In 2011, the House of Commons began to consider Private Member’s Bill C-350, An Act to Amend the Corrections and Conditional Release Act (Accountability of Offenders), which would require that any monetary awards that imprisoned offenders receive from legal action against the Government of Canada are allocated first to the offenders’ outstanding courtordered debts, on a pro-rated basis, in the following order of priority: child and spousal support; restitution; federal victim surcharge; and civil judgments.
In May 2012, the Ombudsman appeared before the Standing Committee on Public Safety and National Security to support Bill C-350. The Ombudsman also recommended that the proposed legislation be amended to include garnishing additional sources of funds available to imprisoned offenders, such as wages earned while incarcerated, GST rebates and employment insurance benefits. These funds would be used to pay offenders’ outstanding court-ordered debts.
The Senate of Canada referred Bill C-350 to committee in March 2013.
Introduced in the House of Commons in September 2012 as Bill C-44, An Act to Amend the Canada Labour Code and the Employment Insurance Act and to Make Consequential Amendments to the Income Tax Act and the Income Tax Regulations (Helping Families in Need Act), the Government proposed to provide employment protection and unpaid leave to parents coping with the death or disappearance of a child. At present, victims of crime have no access to employment insurance benefits related to the particular circumstance of victimization.
The Ombudsman appeared before standing committees of both the House of Commons and Senate in support of Bill C-44 and recommended the following amendments: that the Canada Labour Code be amended to be more inclusive to victims of crime, to include provisions for employment leave for spouses and siblings, in addition to parents; that employment insurance be available to victims following criminal victimization; and that alternative income supports be available if victims of crime are not eligible for employment insurance.

Records provided -
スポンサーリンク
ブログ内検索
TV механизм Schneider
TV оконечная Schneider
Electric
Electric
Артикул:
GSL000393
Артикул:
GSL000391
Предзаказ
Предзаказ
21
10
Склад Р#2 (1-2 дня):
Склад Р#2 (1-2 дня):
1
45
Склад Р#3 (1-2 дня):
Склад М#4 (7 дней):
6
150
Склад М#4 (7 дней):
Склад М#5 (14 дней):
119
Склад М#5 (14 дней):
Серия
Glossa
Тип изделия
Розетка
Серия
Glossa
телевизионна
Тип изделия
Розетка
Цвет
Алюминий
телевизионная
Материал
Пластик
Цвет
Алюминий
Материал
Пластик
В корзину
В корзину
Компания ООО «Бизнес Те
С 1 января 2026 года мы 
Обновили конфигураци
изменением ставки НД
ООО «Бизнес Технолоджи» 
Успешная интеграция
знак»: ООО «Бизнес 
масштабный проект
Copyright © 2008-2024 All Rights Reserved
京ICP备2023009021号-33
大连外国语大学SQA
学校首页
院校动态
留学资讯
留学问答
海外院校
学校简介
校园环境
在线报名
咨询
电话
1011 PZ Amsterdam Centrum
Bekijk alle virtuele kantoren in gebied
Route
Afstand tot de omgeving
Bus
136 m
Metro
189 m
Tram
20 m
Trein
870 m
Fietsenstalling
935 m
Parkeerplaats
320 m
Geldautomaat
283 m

Tasks to perform -
A: According to the passage on Bills C-350 and C-44, in what month and year did the Senate of Canada refer Bill C-350 to committee?
B: Reproduce everything in the passage on Bills C-350 and C-44 from "In May 2012, the" down to "in March 2013.".
C: Write what would come next in the passage on Bills C-350 and C-44, starting after its final sentence.

Numbered responses -
A: March 2013

B:
In May 2012, the Ombudsman appeared before the Standing Committee on Public Safety and National Security to support Bill C-350. The Ombudsman also recommended that the proposed legislation be amended to include garnishing additional sources of funds available to imprisoned offenders, such as wages earned while incarcerated, GST rebates and employment insurance benefits. These funds would be used to pay offenders’ outstanding court-ordered debts.
The Senate of Canada referred Bill C-350 to committee in March 2013.

C:
Bill C-44 received Royal Assent in December 2012, without any amendments.
In March 2012, the Government of Canada introduced Bill C-36, An Act to Amend the Criminal Code (elder abuse), also known as the Protecting Canada’s Seniors Act. The legislation proposed to add the victim’s age and personal circumstances, such as health and financial situation, to the list of aggravating factors that a judge must consider when determining an appropriate sentence.
In December, the Ombudsman provided a written submission to the Standing Senate Committee on Legal and Constitutional Affairs in support of Bill C-36. In the submission, the Ombudsman pointed out that elder abuse is often not reported to police and called for further action: “The OFOVC urges Parliamentarians to consider issues of elder abuse from a broader perspective and work towards ensuring Canada has the tools not only to effectively respond to elder abuse through sentencing, but to promote awareness and prevent it from occurring in the first place.”
Bill C-36 received Royal Assent in December 2012.
When an offender is being considered not only for a transfer, but also for an escorted temporary absence or a work release, registered victims are often dissatisfied about the lack of opportunity to participate in the decision-making process, and the lack of attention paid to their needs. Victims of crime should have the opportunity to have their voices heard, and have their concerns taken into account in advance of a decision to transfer or release an offender. Victims may have specific concerns related to transfers, escorted temporary absences and work releases, such as: destination of release, security classification and supervision of the offender.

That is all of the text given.